Tuesday, June 20, 2006

I continue to advocate for the past

So a while back, Ezra Klein was accused, as an acting exercise, of being a "socialist" for backing state-provided health care. His response:
"We should stop running from that moniker," I chuckled. "If we're going to call what Canada, France, Germany, England, Japan, and essentially every -- actually, not essentially, just every -- other industrialized nation offers socialized health care, but they cover all of their citizens with better outcomes and lower costs than we do, then I'm happy to associate myself with that."
A perfectly rational response, but too, well, commie-pinko for some. Some, in this case, being Kevin Drum:
the basic answer to "Is national healthcare socialist?" should always be no, not yes. We are not in favor of command economies, ownership of the means of production, or state control of doctors, and that's what most people think of when you say "socialist."

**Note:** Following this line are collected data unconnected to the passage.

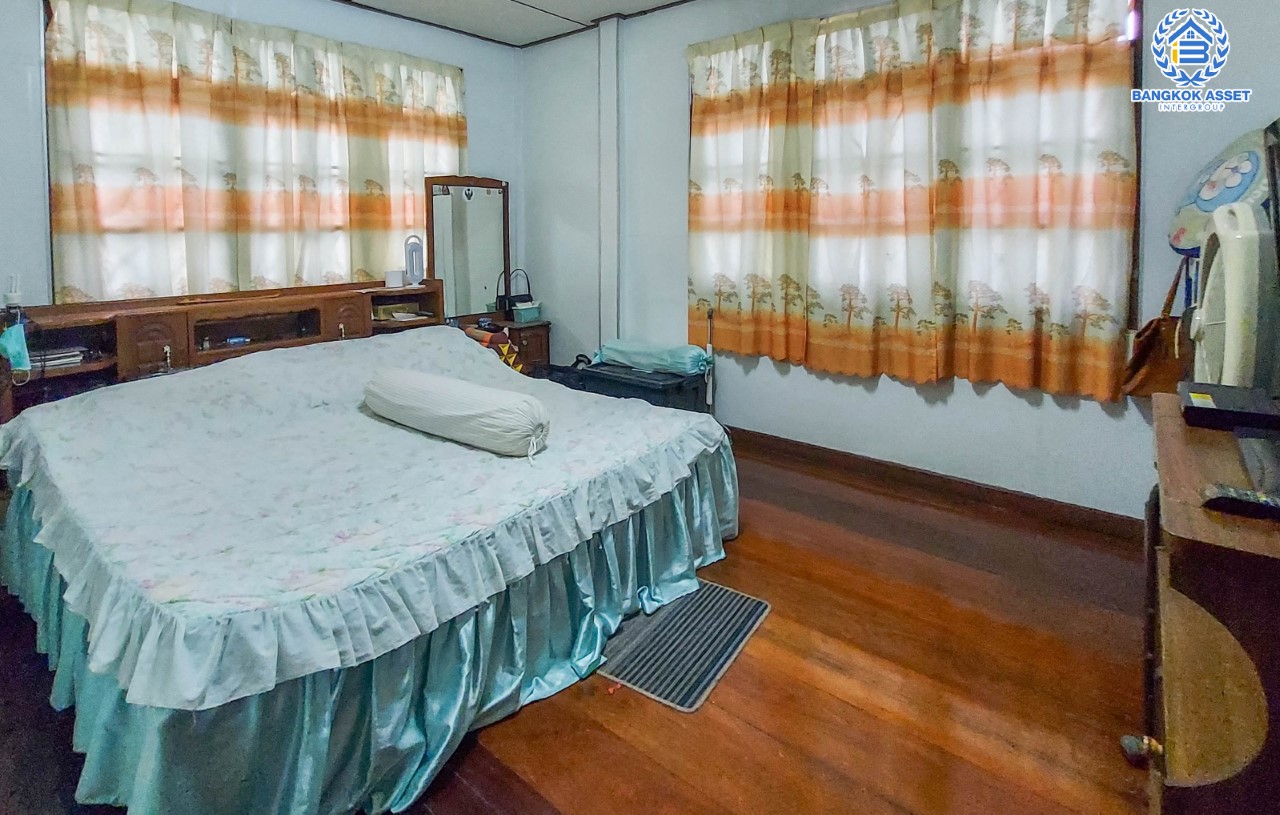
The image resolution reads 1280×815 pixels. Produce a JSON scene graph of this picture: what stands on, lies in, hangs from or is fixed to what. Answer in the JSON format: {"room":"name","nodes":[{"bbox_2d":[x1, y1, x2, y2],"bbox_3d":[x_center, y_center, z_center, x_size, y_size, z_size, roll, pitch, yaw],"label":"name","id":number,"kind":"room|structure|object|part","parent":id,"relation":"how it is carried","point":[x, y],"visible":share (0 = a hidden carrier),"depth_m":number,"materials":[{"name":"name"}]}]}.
{"room":"bedroom","nodes":[
{"label":"bedroom","id":0,"kind":"room"},
{"bbox_2d":[0,0,527,351],"bbox_3d":[-2.243,-0.651,3.047,0.185,2.768,3.967,5,8,39],"label":"left wall","id":1,"kind":"structure","parent":0,"point":[480,124],"depth_m":3.04,"materials":[{"name":"paint"}]},
{"bbox_2d":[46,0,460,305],"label":"window","id":2,"kind":"structure","parent":1,"relation":"in","point":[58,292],"depth_m":2.88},
{"bbox_2d":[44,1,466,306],"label":"curtain","id":3,"kind":"object","parent":1,"relation":"attached to","point":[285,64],"visible":0.75,"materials":[{"name":"fabric"}]},
{"bbox_2d":[328,0,710,46],"bbox_3d":[-0.389,-1.945,1.547,4.711,0.112,4.077,5,8,39],"label":"ceiling","id":4,"kind":"structure","parent":0,"point":[505,3],"depth_m":3.64,"materials":[{"name":"white paint"}]},
{"bbox_2d":[1,434,1152,814],"bbox_3d":[-0.288,0.980,1.772,4.459,0.102,4.222,5,8,39],"label":"floor","id":5,"kind":"structure","parent":0,"point":[851,709],"depth_m":1.51,"materials":[{"name":"brown wood"}]},
{"bbox_2d":[1,277,443,425],"bbox_3d":[-1.955,0.266,2.926,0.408,0.956,1.926,5,8,39],"label":"headboard","id":6,"kind":"object","parent":5,"relation":"on","point":[164,343],"visible":0.42,"depth_m":2.67,"materials":[{"name":"brown wood"}]},
{"bbox_2d":[2,273,22,313],"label":"light bulb","id":7,"kind":"object","parent":6,"relation":"on","point":[11,299],"visible":0.96,"depth_m":2.29,"materials":[{"name":"white plastic"}]},
{"bbox_2d":[0,318,31,380],"bbox_3d":[-2.404,0.048,2.135,0.117,0.224,0.091,5,8,39],"label":"face mask","id":8,"kind":"object","parent":6,"relation":"hanging from","point":[16,343],"visible":0.99,"depth_m":2.12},
{"bbox_2d":[26,345,87,371],"bbox_3d":[-2.530,0.092,2.355,0.222,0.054,0.237,5,8,39],"label":"book stack","id":9,"kind":"object","parent":6,"relation":"in","point":[60,355],"visible":0.63,"depth_m":2.34,"materials":[{"name":"white paper"}]},
{"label":"cabinet door","id":10,"kind":"part","parent":6,"relation":"part of","materials":[{"name":"brown wood"}]},
{"bbox_2d":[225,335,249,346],"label":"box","id":11,"kind":"object","parent":6,"relation":"in","point":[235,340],"visible":0.97,"depth_m":2.82,"materials":[{"name":"blue"}]},
{"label":"cubby","id":12,"kind":"part","parent":6,"relation":"part of","materials":[{"name":"brown wood"}]},
{"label":"cabinet door","id":13,"kind":"part","parent":6,"relation":"part of","materials":[{"name":"brown wood"}]},
{"bbox_2d":[384,268,405,287],"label":"toilet paper roll","id":14,"kind":"object","parent":6,"relation":"on","point":[399,282],"visible":0.99,"depth_m":3.40,"materials":[{"name":"white paper"}]},
{"bbox_2d":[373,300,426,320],"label":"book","id":15,"kind":"object","parent":6,"relation":"in","point":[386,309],"visible":0.96,"depth_m":3.43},
{"bbox_2d":[404,234,423,286],"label":"lamp","id":16,"kind":"object","parent":6,"relation":"on","point":[416,243],"visible":0.96,"depth_m":3.51,"materials":[{"name":"white"}]},
{"bbox_2d":[0,315,738,814],"bbox_3d":[-0.985,0.464,2.275,2.261,0.851,2.137,5,8,39],"label":"bed","id":17,"kind":"object","parent":5,"relation":"on","point":[359,352],"visible":0.98,"depth_m":1.53,"materials":[{"name":"white fabric"}]},
{"bbox_2d":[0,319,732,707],"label":"bedspread","id":18,"kind":"object","parent":17,"relation":"on","point":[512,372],"visible":0.85,"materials":[{"name":"fabric"}]},
{"bbox_2d":[362,367,551,458],"bbox_3d":[-0.725,0.271,2.148,0.950,0.225,0.268,5,8,39],"label":"bolster pillow","id":19,"kind":"object","parent":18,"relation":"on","point":[433,379],"visible":0.99,"depth_m":1.99,"materials":[{"name":"white fabric"}]},
{"bbox_2d":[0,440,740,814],"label":"bed skirt","id":20,"kind":"object","parent":17,"relation":"attached to","point":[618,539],"visible":0.37,"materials":[{"name":"teal fabric"}]},
{"bbox_2d":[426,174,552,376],"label":"vanity table","id":21,"kind":"object","parent":5,"relation":"on","point":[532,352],"visible":0.48,"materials":[{"name":"brown wood"}]},
{"bbox_2d":[425,174,510,323],"bbox_3d":[-1.207,-0.614,3.936,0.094,1.012,0.559,5,8,39],"label":"dresser mirror","id":22,"kind":"object","parent":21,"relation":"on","point":[488,258],"visible":0.92,"depth_m":3.91,"materials":[{"name":"mirror"}]},
{"bbox_2d":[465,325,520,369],"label":"pillow","id":23,"kind":"object","parent":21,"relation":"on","point":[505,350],"visible":0.34,"depth_m":3.49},
{"bbox_2d":[500,269,536,320],"bbox_3d":[-0.948,-0.333,4.263,0.146,0.353,0.219,5,8,39],"label":"black bag","id":24,"kind":"object","parent":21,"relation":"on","point":[512,304],"visible":0.91,"depth_m":4.22,"materials":[{"name":"black"}]},
{"bbox_2d":[511,299,542,323],"bbox_3d":[-0.850,-0.188,4.132,0.193,0.128,0.209,5,8,39],"label":"tissue box","id":25,"kind":"object","parent":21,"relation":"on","point":[525,311],"visible":0.97,"depth_m":4.06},
{"bbox_2d":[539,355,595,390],"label":"black bag","id":26,"kind":"object","parent":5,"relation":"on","point":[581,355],"visible":0.25,"depth_m":3.66,"materials":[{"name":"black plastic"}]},
{"bbox_2d":[570,360,712,413],"bbox_3d":[0.015,0.416,3.505,0.769,0.453,0.450,5,8,39],"label":"black trunk","id":27,"kind":"object","parent":5,"relation":"on","point":[626,382],"visible":0.49,"depth_m":3.31,"materials":[{"name":"black plastic"}]},
{"bbox_2d":[592,337,711,376],"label":"bolster pillow","id":28,"kind":"object","parent":27,"relation":"on","point":[618,352],"visible":0.94,"depth_m":3.33,"materials":[{"name":"fabric"}]},
{"bbox_2d":[598,578,770,712],"bbox_3d":[0.113,0.934,1.782,0.407,0.011,0.539,5,8,39],"label":"floor mat","id":29,"kind":"object","parent":5,"relation":"on","point":[705,682],"visible":0.85,"depth_m":1.70,"materials":[{"name":"grey fabric"}]},
{"bbox_2d":[704,306,715,411],"bbox_3d":[0.433,0.244,3.482,0.087,0.885,0.077,5,8,39],"label":"pole","id":30,"kind":"object","parent":5,"relation":"on","point":[710,396],"visible":0.72,"depth_m":3.47,"materials":[{"name":"white"}]},
{"bbox_2d":[1134,390,1279,814],"bbox_3d":[1.186,0.642,1.006,0.513,0.782,0.921,5,8,39],"label":"cabinet","id":31,"kind":"object","parent":5,"relation":"on","point":[1184,653],"visible":0.87,"depth_m":0.84,"materials":[{"name":"brown wood"}]},
{"bbox_3d":[0.849,0.696,0.951,0.038,0.033,0.037,5,8,39],"label":"knob","id":32,"kind":"part","parent":31,"relation":"part of","materials":[{"name":"gold metal"}]},
{"bbox_2d":[1178,381,1279,433],"bbox_3d":[1.338,0.162,1.229,0.221,0.044,0.261,5,8,39],"label":"black box","id":33,"kind":"object","parent":31,"relation":"on","point":[1214,394],"visible":0.99,"depth_m":1.20,"materials":[{"name":"black plastic"}]},
{"bbox_2d":[1187,199,1278,389],"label":"television","id":34,"kind":"object","parent":31,"relation":"on","point":[1226,309],"visible":0.83,"depth_m":1.51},
{"bbox_2d":[1203,484,1279,522],"bbox_3d":[0.958,0.256,0.831,0.169,0.021,0.047,5,8,39],"label":"remote control","id":35,"kind":"object","parent":31,"relation":"on","point":[1231,498],"visible":1,"depth_m":0.85,"materials":[{"name":"black plastic"}]},
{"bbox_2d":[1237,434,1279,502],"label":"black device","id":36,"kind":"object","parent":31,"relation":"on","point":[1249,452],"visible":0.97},
{"bbox_2d":[1262,120,1279,394],"bbox_3d":[1.312,-0.113,1.014,0.217,0.671,0.924,5,8,39],"label":"television","id":37,"kind":"object","parent":31,"relation":"on","point":[1278,221],"visible":1,"depth_m":1.26,"materials":[{"name":"black"}]},
{"bbox_2d":[522,0,1279,523],"bbox_3d":[0.975,-0.651,3.116,4.544,2.817,0.193,5,8,39],"label":"right wall","id":38,"kind":"structure","parent":0,"point":[979,406],"depth_m":3.05,"materials":[{"name":"paint"}]},
{"bbox_2d":[597,15,620,351],"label":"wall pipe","id":39,"kind":"object","parent":38,"relation":"attached to","point":[604,238],"visible":0.91,"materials":[{"name":"white paint"}]},
{"bbox_2d":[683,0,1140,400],"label":"curtain","id":40,"kind":"object","parent":38,"relation":"attached to","point":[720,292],"visible":0.97,"depth_m":2.61,"materials":[{"name":"fabric"}]},
{"bbox_2d":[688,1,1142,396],"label":"window","id":41,"kind":"structure","parent":38,"relation":"in","point":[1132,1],"depth_m":2.19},
{"bbox_2d":[727,427,1143,544],"bbox_3d":[1.118,0.708,3.064,3.630,0.103,0.019,5,8,39],"label":"baseboard","id":42,"kind":"structure","parent":38,"relation":"attached to","point":[925,474],"depth_m":2.73,"materials":[{"name":"brown wood"}]},
{"bbox_2d":[1121,257,1188,401],"bbox_3d":[2.030,-0.013,2.150,0.230,0.549,0.220,5,8,39],"label":"brown handbag","id":43,"kind":"object","parent":38,"relation":"hanging from","point":[1155,338],"visible":0.73,"depth_m":2.14,"materials":[{"name":"brown leather"}]},
{"bbox_2d":[1168,125,1272,257],"bbox_3d":[2.110,-0.504,1.996,0.238,0.483,0.377,-1,6,-7],"label":"round fan","id":44,"kind":"object","parent":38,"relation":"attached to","point":[1212,204],"visible":0.71,"depth_m":1.98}
]}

And that's Kevin's media training for the day.
The final (thus far) repartee in this debate comes, perhaps unintentionally, from Ezra Klein, who links to this article at Democracy with the following superlative review: "Well sign me up." What, pray tell, does Ezra want to be signed up for? ESOPs, or employee-owned corporations.

...wait a second! It turns out Ezra Klein is in favour of workers owning the means of production! Crap! What next!

Actually, the article that Ezra links to is even worse, from Kevin Drum's point of view - it advocates state intervention, and state-owned companies, in the private market at the municipal, state, and federal level, worker ownership of business, as well as government-guaranteed giveaways of several tens of thousands of dollars. In short, if you wanted to give Newt Gingrich a coronary, this would be it.

Now we have a paradox: If you're at all serious about alleviating poverty and inequality in capitalist society, then the measures proposed in the article are a beginning, not the end. But they are, self-evidently, socialism. Worse yet, many of the policies go even further than that hotbed of Bolshevism, Sweden. Nevertheless, I happen to believe they would build a more efficient, stronger economy while addressing social ills. So how do we do it without freaking the norms?

2 comments:

Anonymous said...

There's a world of difference between some workers owning some of the means of production in a context which offers alternatives and in which worker-owned companies have to compete, and workers seizing the means of production and creating a state-run economy.

Anonymous said...

Another response to "Is national healthcare socialist?" is to ask "Is public education socialist?" -- seriously, it's hard for me to see how you could coherently make a case for public education but against public healthcare.